Na Zona Norte, a ação do Corre em Família desmistificou o trabalho do Conselho Tutelar para a comunidade. “A população não via o Conselho Tutelar como órgão de proteção, mas como um órgão de punição e estava afastada. Quando o Corre começou a atender essas famílias indicadas por nós para os círculos restaurativos, vimos que as mães também precisavam ser ouvidas e acolhidas por um serviço”, destaca a conselheira tutelar da Zona Norte Fernanda Tassia Nascimento Oliveira.

“Hoje, a gente vê uma grande mudança porque foi um crédito que essas famílias deram ao Conselho Tutelar, para realmente saber se a gente ia fazer diferente. A gente acolheu essas famílias nos círculos restaurativos. As mães sempre falam que foram ouvidas, muitas pedem um círculo ali para a gente trocar informações, aprender uma com a outra”, avalia Fernanda.

Segundo ela, um dos medos das famílias era de que as informações divididas nos círculos chegassem ao juizado. “Nosso papel é de proteção à criança e ao adolescente, de acolher e não de punir.
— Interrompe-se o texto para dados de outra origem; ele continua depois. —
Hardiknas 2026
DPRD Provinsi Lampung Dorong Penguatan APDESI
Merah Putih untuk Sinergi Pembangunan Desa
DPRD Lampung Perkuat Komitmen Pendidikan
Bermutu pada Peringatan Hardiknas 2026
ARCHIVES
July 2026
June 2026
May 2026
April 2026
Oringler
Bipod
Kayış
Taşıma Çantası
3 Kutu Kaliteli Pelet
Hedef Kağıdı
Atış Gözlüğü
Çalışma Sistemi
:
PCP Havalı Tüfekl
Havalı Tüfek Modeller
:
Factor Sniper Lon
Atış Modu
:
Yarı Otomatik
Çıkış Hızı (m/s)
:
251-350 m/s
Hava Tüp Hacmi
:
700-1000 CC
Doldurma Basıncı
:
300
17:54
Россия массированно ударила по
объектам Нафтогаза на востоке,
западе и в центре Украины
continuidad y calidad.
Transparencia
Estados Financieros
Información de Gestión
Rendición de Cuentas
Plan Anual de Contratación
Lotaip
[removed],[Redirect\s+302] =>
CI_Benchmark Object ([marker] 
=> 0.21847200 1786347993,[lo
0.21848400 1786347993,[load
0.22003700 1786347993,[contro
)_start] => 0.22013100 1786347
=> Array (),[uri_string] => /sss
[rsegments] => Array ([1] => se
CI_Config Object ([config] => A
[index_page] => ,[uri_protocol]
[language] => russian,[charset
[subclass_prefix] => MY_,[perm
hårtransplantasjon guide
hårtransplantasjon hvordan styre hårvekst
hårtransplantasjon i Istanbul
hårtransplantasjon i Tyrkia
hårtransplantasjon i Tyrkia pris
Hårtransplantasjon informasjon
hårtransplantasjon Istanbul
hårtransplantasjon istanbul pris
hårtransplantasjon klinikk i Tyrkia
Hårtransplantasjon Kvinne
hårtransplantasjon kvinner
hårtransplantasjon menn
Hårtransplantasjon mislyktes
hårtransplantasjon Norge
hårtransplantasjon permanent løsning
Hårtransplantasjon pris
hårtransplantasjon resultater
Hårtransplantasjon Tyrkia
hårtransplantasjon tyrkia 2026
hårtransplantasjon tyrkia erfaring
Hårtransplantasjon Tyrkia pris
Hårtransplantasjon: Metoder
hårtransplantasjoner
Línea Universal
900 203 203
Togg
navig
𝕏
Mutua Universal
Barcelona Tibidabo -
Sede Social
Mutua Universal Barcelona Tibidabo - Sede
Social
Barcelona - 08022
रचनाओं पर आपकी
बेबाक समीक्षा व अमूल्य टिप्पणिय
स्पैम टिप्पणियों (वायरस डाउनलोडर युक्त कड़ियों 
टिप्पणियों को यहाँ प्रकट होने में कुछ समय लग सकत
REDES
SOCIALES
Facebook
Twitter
Fez uma grande diferença aqui na região Norte, onde as mães nos procuram mais e veem o Conselho como um órgão protetor, que vai realmente agregar na vida delas.”

“Pensando na perspectiva da ressignificação, cada um tem um histórico de vida e a gente mostra para eles que eles que o Corre é o nosso Corre. É um projeto bem significativo porque as famílias sabem que não precisam correr sozinhas e a gente já vê grandes mudanças a partir das sementes que estamos plantando.”

Para a professora-mediadora Simielle Borges Belisario, entre as ações mais importantes do Corre em Família na Zona Norte estão conhecer mais sobre a realidade das famílias e facilitar os círculos restaurativos, aproximando as famílias do Conselho Tutelar.

“A gente pode se aproximar ainda mais das famílias porque, nesse momento, somos todos iguais. É um momento no qual a gente troca com as famílias, no qual as mães veem que até nós, da educação, temos problemas e angústias e passamos por superações. O maior ganho foi essa possibilidade de se aproximar ainda mais da realidade das famílias dos nossos alunos.”

Outro ponto importante, na opinião de Simielle, é o trabalho conjunto com outros serviços: “Nós já temos um trabalho efetivo com o Conselho Tutelar, mas essa aproximação com o Judiciário, com a PM e outros serviços que atendem as famílias no território foi possibilitada graças ao projeto Corre, tornando nossas ações mais efetivas, não só da educação quanto da proteção da criança, com muitos atendimentos em posto de saúde, atendimento odontológico e até psicológico, mostrando o compromisso de todos em fazer algo diferente pelas nossas crianças e adolescentes”.